Segundo añoEl diseño del programa fue similar para el grupo de tratamiento durante el segundo año, y los resultados se informaron a los 30 meses de iniciado el programa. Los efectos a largo plazo fueron similares a los obtenidos tras el primer año; es decir, no se observó impacto en las variables que miden el gasto en salud, la productividad y la actividad física. La principal diferencia radica en la percepción que los trabajadores tienen de los directivos: tras 12 meses, se percibe que estos priorizan la salud y la seguridad, pero este efecto desaparece a los 30 meses.

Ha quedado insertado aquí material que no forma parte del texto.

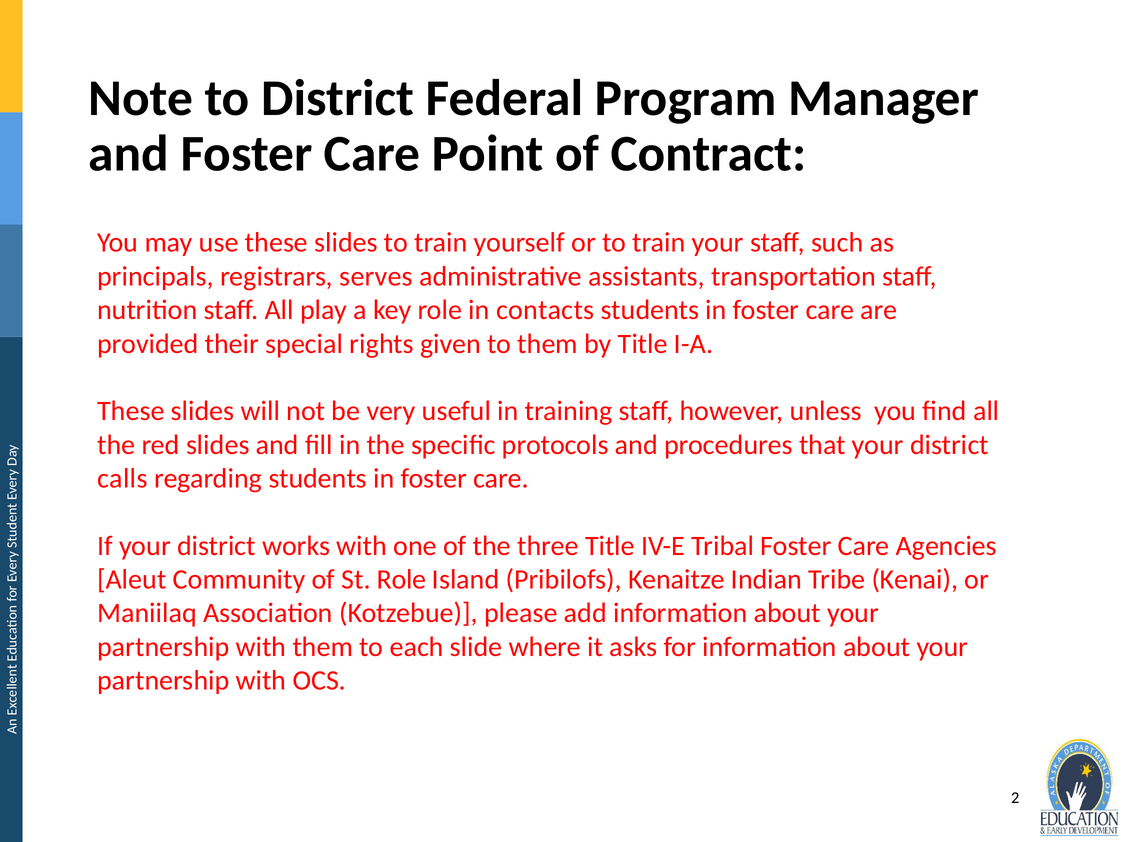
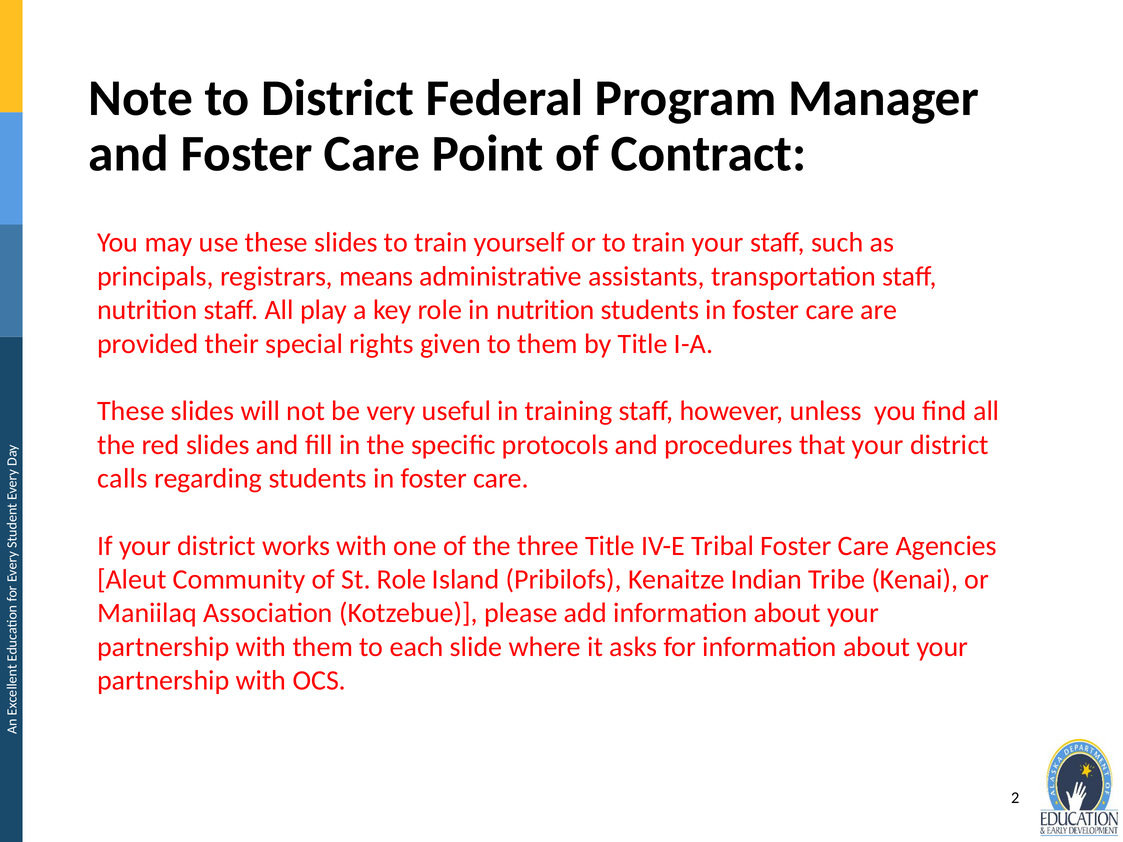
serves: serves -> means
in contacts: contacts -> nutrition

Lecciones de política pública

La principal lección del estudio radica en la falta de impacto del programa de bienestar en el gasto médico, la productividad y la promoción de una rutina saludable para el trabajador. Los mayores beneficiarios del programa no se encontraban en la parte inferior de la distribución del ingreso, ya tenían algunos gastos médicos y practicaban actividad física. Esto sugiere una transferencia de costos de los participantes del programa a empleados con salarios más bajos, con altos gastos de atención médica y malos hábitos de salud. También se destaca la dificultad de fomentar rutinas saludables a gran escala, ya que los incentivos financieros no siempre son suficientes.

Referencia

JONES, Damon; MOLITOR, David; REIF, Julian. ¿Qué hacen los programas de bienestar laboral? Evidencia del estudio de bienestar laboral de Illinois. The Quarterly Journal of Economics, vol. 134, n.º 4, págs. 1747-1791, 2019.